This Month's News

Banking Botnets Are Worse Than Ever

Financial institutions continue to face threats from banking botnets built using trojan-style Internet attacks. The new activity occurs in spite of some recent successes with discovering and eliminating criminal botnets. According to a new report from Dell SecureWorks, users should not feel confident that the recent discoveries of the Ramnit, Shylock, and Gameover ZeuS botnets indicate a safer Internet. Several other forms of botnets are still prevalent, led by the Citadel trojan, which reportedly attacked 1,170 unique targets. The report says, "New threats arise with emerging technologies, and attacks on mobile banking platforms and advances in bypassing standard authentication mechanisms evolved in 2014."

More than 90% of the trojans were aimed at US financial institutions, but the 10% aimed at the rest of the world was still enough to cause some significant losses. More that 1,400 institutions around the world reported attacks from banking trojans.

The Register offers a concise summary of the SecureWorks report on banking botnets. You can download the full report from the SecureWorks site. Be ready to provide some demographic information.

Debian Project Releases Debian 8 "Jessie"

The Debian Project has announced the arrival of Debian 8 "Jessie." The latest release of the great free distro was two years in development. The team pledges to maintain this version for five years.

The vast Debian project includes more than 20,000 packages and supports a total of 10 architectures, including the usual Intel equivalents, as well as MIPS, IBM S/390, 32-bit ARM, and even the new ARM64/AArch64 architecture.

The change that has received the most attention is the presence of systemd as the default init system. The Debian project says systemd will provide "many exciting features, such as faster boot times, cgroups for services, and the possibility of isolating part of the services." The move to systemd was controversial, however, with many old guard Unix and Linux veterans preferring the classic SysVinit system and suspecting that commercial vendors like Canonical influenced the switch. (The SysVinit system is still available for Debian 8 – it just isn't the default option.)

The Debian package repositories contain all the popular Linux deskops, as well as user applications, network server applications, and development tools. Installation images are available for CD, DVD, USB stick, Blu-ray, and network installation. Debian also provides a pre-built image designed for the OpenStack cloud. Debian 7 users can upgrade to Debian 8 using the apt-get package management tool.

Debian isn't as much in the public eye as it used to be, but the massive project is still extremely influential as a background distro that forms the basis for several popular Linux alternatives. Ubuntu, Knoppix, Mint, and many other Linux distributions are based on Debian.

Linux Kernel Turns Over

Linux godfather Linus Torvalds has announced the availability of Linux kernel 4.0. Kernel watchers have known this new "major" release has been on the way, so the announcement was no surprise. For many products and projects, a new major version number is timed to mark major feature enhancements, but Linus downplayed the significance of change from the 3.X to 4.X series, stating "… we've had much bigger changes in other versions."

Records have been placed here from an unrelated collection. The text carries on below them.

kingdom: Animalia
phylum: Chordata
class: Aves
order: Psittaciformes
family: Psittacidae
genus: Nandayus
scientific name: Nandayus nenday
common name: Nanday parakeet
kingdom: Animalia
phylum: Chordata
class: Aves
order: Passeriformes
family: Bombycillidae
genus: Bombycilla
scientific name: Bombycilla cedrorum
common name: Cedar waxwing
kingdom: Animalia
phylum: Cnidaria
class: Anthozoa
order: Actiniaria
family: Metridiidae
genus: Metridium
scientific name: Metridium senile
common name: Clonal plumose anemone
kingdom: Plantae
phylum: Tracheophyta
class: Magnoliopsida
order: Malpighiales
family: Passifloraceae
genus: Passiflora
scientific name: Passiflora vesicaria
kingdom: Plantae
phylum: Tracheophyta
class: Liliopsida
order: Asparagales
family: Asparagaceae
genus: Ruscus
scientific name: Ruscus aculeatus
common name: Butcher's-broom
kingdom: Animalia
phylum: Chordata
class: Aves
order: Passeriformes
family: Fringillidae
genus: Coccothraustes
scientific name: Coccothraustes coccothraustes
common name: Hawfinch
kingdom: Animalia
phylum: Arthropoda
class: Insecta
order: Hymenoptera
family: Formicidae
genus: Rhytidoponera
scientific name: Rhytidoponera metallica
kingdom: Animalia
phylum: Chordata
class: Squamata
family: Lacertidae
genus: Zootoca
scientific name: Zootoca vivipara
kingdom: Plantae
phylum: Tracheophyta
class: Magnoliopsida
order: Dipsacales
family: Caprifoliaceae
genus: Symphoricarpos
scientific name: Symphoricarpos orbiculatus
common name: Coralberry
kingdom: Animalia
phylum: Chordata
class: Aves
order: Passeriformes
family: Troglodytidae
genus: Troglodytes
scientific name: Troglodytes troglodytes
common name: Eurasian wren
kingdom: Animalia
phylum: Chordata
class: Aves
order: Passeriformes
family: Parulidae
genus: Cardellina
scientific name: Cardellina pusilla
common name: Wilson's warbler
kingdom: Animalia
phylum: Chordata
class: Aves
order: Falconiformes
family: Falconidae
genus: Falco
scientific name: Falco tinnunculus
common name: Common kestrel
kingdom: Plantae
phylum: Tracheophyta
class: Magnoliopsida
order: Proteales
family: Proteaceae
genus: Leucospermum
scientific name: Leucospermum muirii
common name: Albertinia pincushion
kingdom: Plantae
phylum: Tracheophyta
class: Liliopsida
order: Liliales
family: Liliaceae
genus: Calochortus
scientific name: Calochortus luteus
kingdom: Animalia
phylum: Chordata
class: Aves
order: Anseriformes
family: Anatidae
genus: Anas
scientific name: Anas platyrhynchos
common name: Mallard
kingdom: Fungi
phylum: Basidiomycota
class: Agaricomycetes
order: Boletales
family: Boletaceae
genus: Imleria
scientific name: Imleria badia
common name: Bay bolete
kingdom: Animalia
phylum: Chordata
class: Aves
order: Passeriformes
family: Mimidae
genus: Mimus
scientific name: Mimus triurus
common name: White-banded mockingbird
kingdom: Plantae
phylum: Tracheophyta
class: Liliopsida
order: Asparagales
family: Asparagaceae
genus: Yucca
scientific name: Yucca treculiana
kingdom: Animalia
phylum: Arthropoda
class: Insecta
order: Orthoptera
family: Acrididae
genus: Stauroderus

Torvalds has been quoted in the past as saying Linux would need to roll over to a new major version before getting past 3.20 because he wanted to be able to count the minor release numbers on his fingers and toes. Perhaps more to the point, he says he is "… personally so much happier with time-based releases than the bad old days when we had feature-based releases." According to the announcement, 4.0 does not come with a trove of experimental new features but is a very stable release.

One new feature that has drawn some excitement from the Linux community is the new live kernel patching infrastructure.

The Linux Foundation and the Internet Security Research Group (ISRG) have announced a new project aimed at promoting encryption on the Internet. The new service, known as "Let's Encrypt," is described as "… a free, automated and open security certificate authority for the public's benefit. Let's Encrypt allows website owners to obtain security certificates within minutes, enabling a safer web experience for all."

Despite advances in encryption and intrusion prevention, security problems continue to plague the Internet. Experts have long advocated universal encryption as a best-practice technique for minimizing attacks. The Let's Encrypt project is intended to make it easier for webmasters to install and maintain encryption. According to ISRG executive director Josh Aas, "Encryption should be the default for the web. The web is a complicated place these days; it is difficult for consumers to be in control of their data. The only reliable strategy for making sure that everyone's private data and information is protected while in transit over the web is to encrypt everything. Let's Encrypt simplifies this."

The founders of the Let's Encrypt project believe one reason website encryption is not universal is that conventional certificate authority services are too complicated, and often too expensive, to be an option for smaller websites. Let's Encrypt will provide certificates for free, and it will simplify the configuration at the web server so that a couple of easy commands are all that is necessary to implement encryption.

According to the project website, Let's Encrypt will be available to the public in mid-2015.